**About this exercise:**
Copy all lines in the material holding the string "round".

**Dataset records:**
▬▬▬▬▬▬

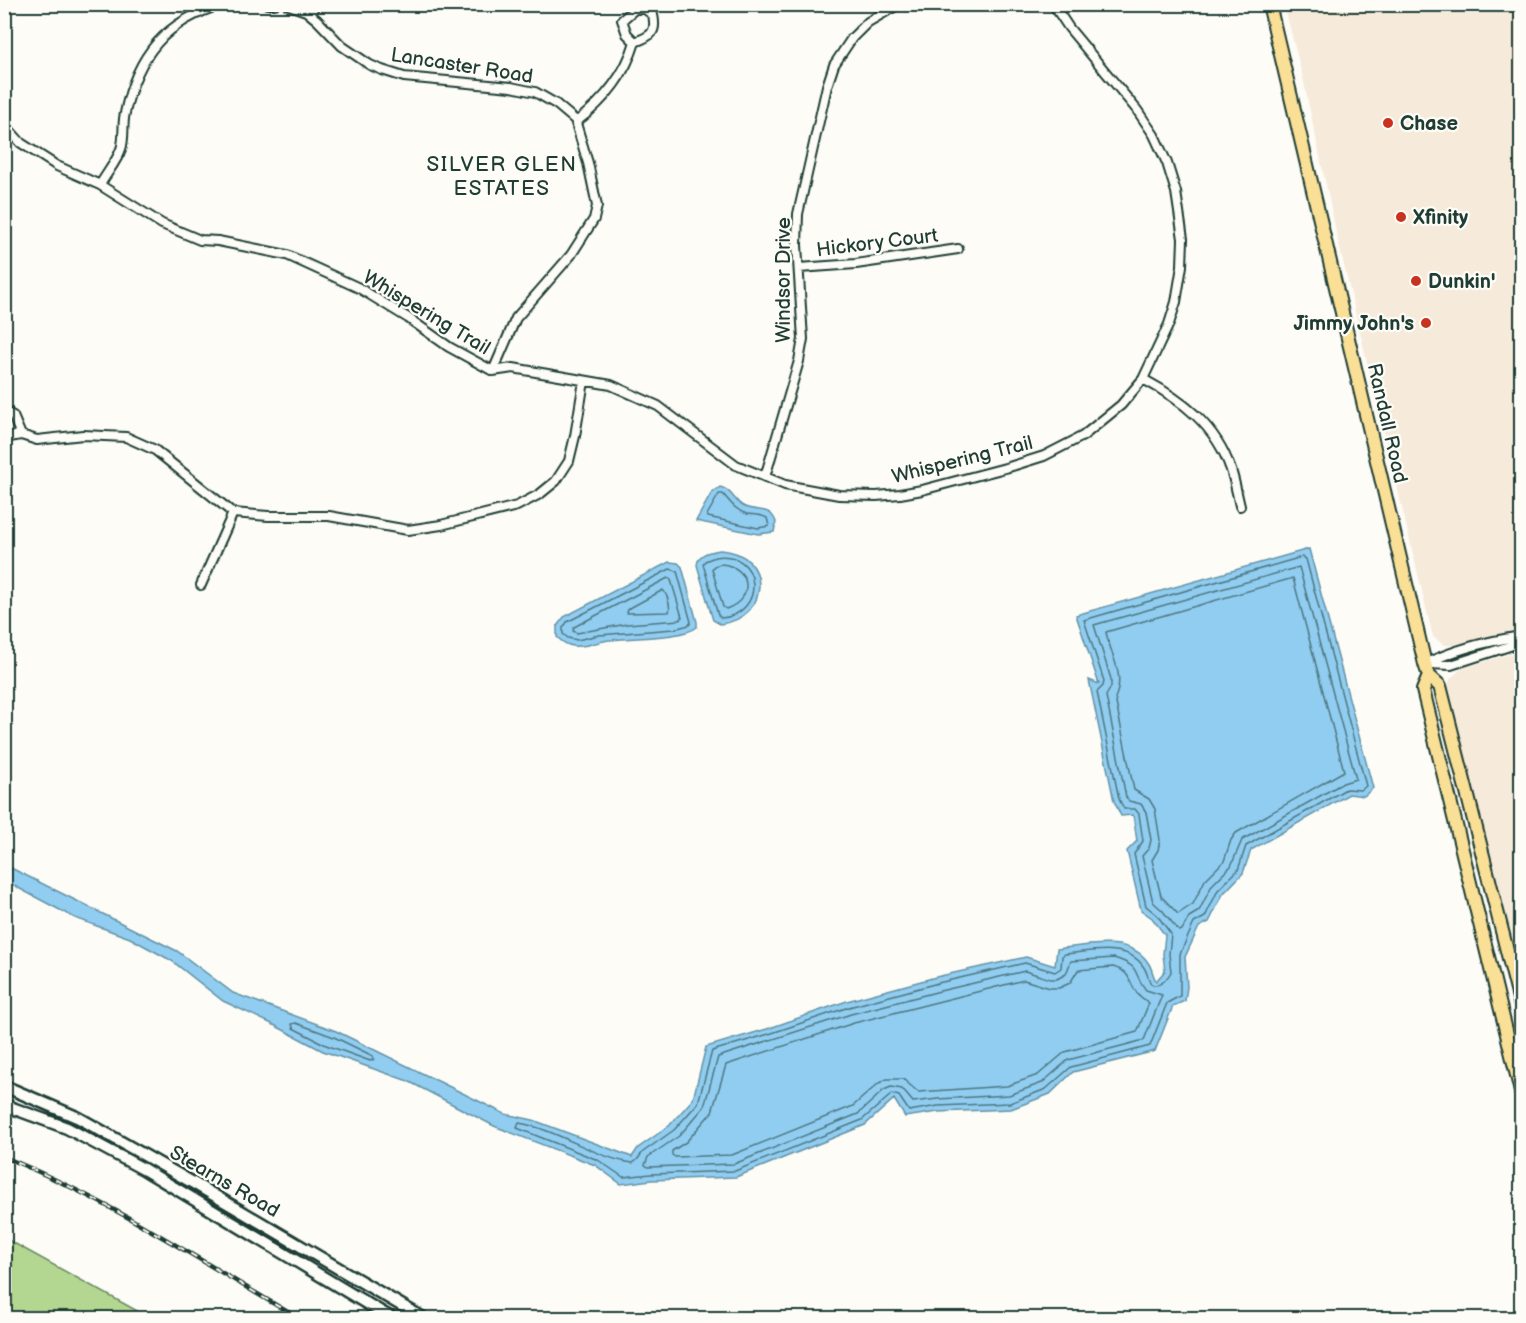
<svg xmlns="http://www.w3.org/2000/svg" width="1526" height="1323" font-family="'Balsamiq Sans',sans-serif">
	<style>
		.built { fill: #f6eada }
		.green { fill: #b3d691; stroke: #698a62; stroke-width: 1.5 }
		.water { fill: #91cdf1; stroke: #6393a5; stroke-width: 1.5 }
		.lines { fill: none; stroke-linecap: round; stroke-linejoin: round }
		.shore { stroke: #4d7780; stroke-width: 1.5 }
		.minor-casing { stroke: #1f3d34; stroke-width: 12 }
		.secondary-casing { stroke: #1f3d34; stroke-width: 15 }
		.primary-casing { stroke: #1f3d34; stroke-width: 16 }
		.minor { stroke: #fdfcf7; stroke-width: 8 }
		.secondary { stroke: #fdfcf7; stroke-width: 10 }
		.primary { stroke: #fadf96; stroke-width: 12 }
		.rail-casing { stroke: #1f3d34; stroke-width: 4.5 }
		.rail { stroke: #fdfcf7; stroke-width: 2; stroke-dasharray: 7; stroke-linecap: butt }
		.poi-dot { fill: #c8321e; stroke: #fdfcf7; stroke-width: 2 }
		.labels { text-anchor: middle; stroke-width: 4.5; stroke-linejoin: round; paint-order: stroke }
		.street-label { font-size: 20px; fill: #1f3d34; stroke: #fdfcf7 }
		.poi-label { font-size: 20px; font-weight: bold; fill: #1f3d34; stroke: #fdfcf7; text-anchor: start }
		.neighbourhood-label { font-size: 21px; letter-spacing: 1.5px; fill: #1f3d34; stroke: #fdfcf7 }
	</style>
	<rect width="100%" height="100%" fill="#fdfcf7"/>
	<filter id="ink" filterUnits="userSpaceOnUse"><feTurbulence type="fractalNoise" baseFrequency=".0167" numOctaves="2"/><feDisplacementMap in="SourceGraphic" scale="12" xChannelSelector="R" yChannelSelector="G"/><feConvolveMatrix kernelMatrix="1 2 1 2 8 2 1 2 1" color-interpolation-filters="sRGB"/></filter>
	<g filter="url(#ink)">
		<!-- built -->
		<path class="built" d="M1284 5H1521V631L1453 645H1444L1433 637 1337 236 1303 78Z
			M1521 651V994L1449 697 1448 686 1451 678 1462 668Z"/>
		<!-- green -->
		<path class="green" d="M5 1238 10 1241 150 1318H5Z"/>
		<!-- water -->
		<path class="water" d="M720 487C731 489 734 501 743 506 756 513 770 505 776 522L774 532 758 534 696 521 711 494Z
			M1309 549 1373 788 1364 796 1349 794 1251 850 1243 873 1223 894 1209 922 1199 927 1185 957 1187 987 1185 1001 1173 1006 1155 1051 1073 1072 1050 1094 1011 1109 938 1112 905 1117 894 1099 865 1125 736 1177 651 1180 621 1184 595 1165 494 1126 408 1081 323 1051 272 1024 223 1001 172 961 130 938 75 918 5 881V865L177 951 233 993 336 1031 505 1114 533 1120 632 1157 638 1148 669 1126 693 1099 706 1047 767 1029 847 1001 936 977 1026 957 1055 966 1057 949C1085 946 1131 934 1149 964 1152 969 1153 976 1156 981L1165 971 1163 954 1165 935 1152 918 1141 910 1127 851 1137 841 1133 815 1121 816 1114 801 1089 680 1099 684 1076 615Z
			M720 550C774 553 770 619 720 624L713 620 712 617 697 565C698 553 710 552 720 550Z
			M669 562 678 563 682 567 697 622V627C683 639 630 637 610 640 598 641 585 648 573 646 566 645 562 642 557 637V626L564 617Z"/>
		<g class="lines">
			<!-- shore -->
			<path class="shore" d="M719 494H723C730 502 736 511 747 514 754 515 760 514 767 518L769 526 758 528 708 517 707 515Z
				M715 557C762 549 767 614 721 618L718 615 703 564 705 561Z
				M1302 557 1306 559 1366 786 1361 790 1346 789 1246 846 1238 870 1218 890 1205 917 1194 923 1180 954V996L1167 1003 1150 1046 1071 1067 1046 1089 1010 1103 938 1106 909 1111 899 1096 892 1094 862 1120 735 1171 651 1174 623 1177 598 1160 517 1128 519 1123C557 1129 597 1159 633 1163L637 1160 643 1152 674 1130 698 1103 712 1051 769 1034 849 1007 938 983 1025 963 1055 972 1061 968 1062 956 1065 954C1089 952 1127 942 1143 966 1147 971 1148 979 1151 984 1160 988 1167 979 1171 972L1169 954 1171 934 1157 915 1146 906 1134 854 1143 841 1139 814 1135 809H1124L1119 799 1097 692 1103 686 1104 681 1084 620Z
				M721 564C752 567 755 599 726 609L723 607 712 569 714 566Z
				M1299 567 1356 779 1343 783 1242 840 1231 866 1212 885 1199 911 1189 917 1182 930 1179 931 1162 910 1153 902 1142 856 1149 848 1151 840 1146 812 1141 804 1129 801 1126 797 1106 696 1111 687V679L1094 625Z
				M670 569 677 571 691 622 689 625 674 629 599 635 577 640 568 638 563 634V628L567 622Z
				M668 578 671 580 682 617 680 620 627 624 577 633 573 631 574 627Z
				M1293 578 1344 771 1236 833 1231 840 1224 861 1205 880 1193 904 1178 914 1161 896 1152 860 1158 850 1160 840 1155 809 1149 799 1134 790 1115 698C1126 675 1110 654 1106 632Z
				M663 590C667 594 671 607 669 612L627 613 628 609Z
				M1114 958C1143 967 1131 972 1146 990L1162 995 1144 1040 1068 1060 1042 1083 1009 1095 938 1099 913 1102 902 1089 891 1087 884 1090 858 1114 734 1164 648 1167 645 1165 648 1157 679 1136 704 1107 718 1057 851 1014 940 991 1025 971 1050 979H1057L1066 974 1071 961Z
				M1113 967C1133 973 1126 979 1137 993 1140 997 1145 1000 1149 1003L1137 1032 1065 1052 1038 1075 1007 1086 918 1092 903 1079H887L879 1083 853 1106 732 1155 675 1157 672 1155V1151L686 1142 712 1112 726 1065 854 1023 1024 980 1050 988H1059L1070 983 1078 970Z
				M296 1023 334 1037 373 1056 374 1059 370 1061 326 1045 293 1028 292 1024Z"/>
			<!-- minor casing -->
			<g class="minor-casing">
				<path id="minor" d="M267 4H275
					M286 4 306 11 317 20 342 46 370 65 382 70 404 77 511 87 535 92 556 104 575 120 588 163 597 206 594 219 571 255 516 318 493 371
					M310 14 316 4
					M576 122C604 101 625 76 635 42L627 34 622 20 635 9H645L653 15C657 33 651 36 635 42
					M4 124 21 143 57 166 100 185 162 224 200 240 218 241 287 255 359 288 408 318 449 347 493 371 513 368 611 385 658 406 736 465 785 485 839 495 876 496 900 494 922 490 1009 467 1044 456 1083 436 1121 405 1143 379 1169 324 1176 302 1182 266 1183 239 1176 192 1167 163 1154 135 1137 110 1069 28 1053 4
					M100 185C106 174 117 161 121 149 125 138 122 124 125 113 137 55 166 20 224 4
					M799 268 856 264 958 249
					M1143 379C1182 400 1216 425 1231 470 1235 482 1237 494 1240 506
					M4 411 13 416 21 435
					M4 438 21 435 37 440 83 435 126 437 155 450 233 513 268 516H329L408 530 441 525 517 506 540 494 556 481 569 461 575 436 584 381
					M765 477 799 361 803 339 797 245 798 214 827 86 834 65 852 38 868 22 899 4
					M201 585 233 513
					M1425 664C1455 649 1488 641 1522 636
					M1428 664 1451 665 1522 642"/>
			</g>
			<!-- secondary casing -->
			<g class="secondary-casing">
				<path id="secondary" d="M4 1086 79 1118 195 1184 423 1318
					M4 1105 67 1128 145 1170 391 1318"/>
			</g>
			<!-- primary casing -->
			<g class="primary-casing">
				<path id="primary" d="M1269 4 1425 664 1429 676 1440 686 1522 1010
					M1429 676 1423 690 1522 1096"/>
			</g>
			<!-- minor -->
			<use href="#minor" class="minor"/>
			<!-- secondary -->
			<use href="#secondary" class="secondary"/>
			<!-- primary -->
			<use href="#primary" class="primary"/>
			<!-- rail casing -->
			<g class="rail-casing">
				<path id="rail" d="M4 1157C108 1199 202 1262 298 1318"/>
			</g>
			<!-- rail -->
			<use href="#rail" class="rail"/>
		</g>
	</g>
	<!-- markers -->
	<g class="poi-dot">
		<circle cx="1388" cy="123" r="6"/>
		<circle cx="1401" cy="217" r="6"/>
		<circle cx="1416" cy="281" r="6"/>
		<circle cx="1426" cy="323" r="6"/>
	</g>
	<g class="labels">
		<!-- street labels -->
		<g class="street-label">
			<text transform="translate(462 65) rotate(9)" y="7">Lancaster Road</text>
			<text transform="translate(877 242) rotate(-7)" y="7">Hickory Court</text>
			<text transform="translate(783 280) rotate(-90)" y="7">Windsor Drive</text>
			<text transform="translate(427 312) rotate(31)" y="7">Whispering Trail</text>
			<text transform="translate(1388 423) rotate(77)" y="7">Randall Road</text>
			<text transform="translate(962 459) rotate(-14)" y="7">Whispering Trail</text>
			<text transform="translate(225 1181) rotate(30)" y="7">Stearns Road</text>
		</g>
		<!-- poi labels -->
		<g class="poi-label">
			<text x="1400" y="130">Chase</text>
			<text x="1413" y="224">Xfinity</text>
			<text x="1428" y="288">Dunkin'</text>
			<text x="1414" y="330" text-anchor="end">Jimmy John's</text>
		</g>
		<!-- neighbourhood labels -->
		<g class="neighbourhood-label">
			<text x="502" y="171">SILVER GLEN<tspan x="502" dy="24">ESTATES</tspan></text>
		</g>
	</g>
	<!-- margin -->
	<rect width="1526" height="1323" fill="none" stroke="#fdfcf7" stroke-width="24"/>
	<rect x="12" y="12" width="1502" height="1299" fill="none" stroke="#1f3d34" stroke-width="2" filter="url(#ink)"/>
</svg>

▬▬▬▬▬▬

**Output:**
		.lines { fill: none; stroke-linecap: round; stroke-linejoin: round }
		.labels { text-anchor: middle; stroke-width: 4.5; stroke-linejoin: round; paint-order: stroke }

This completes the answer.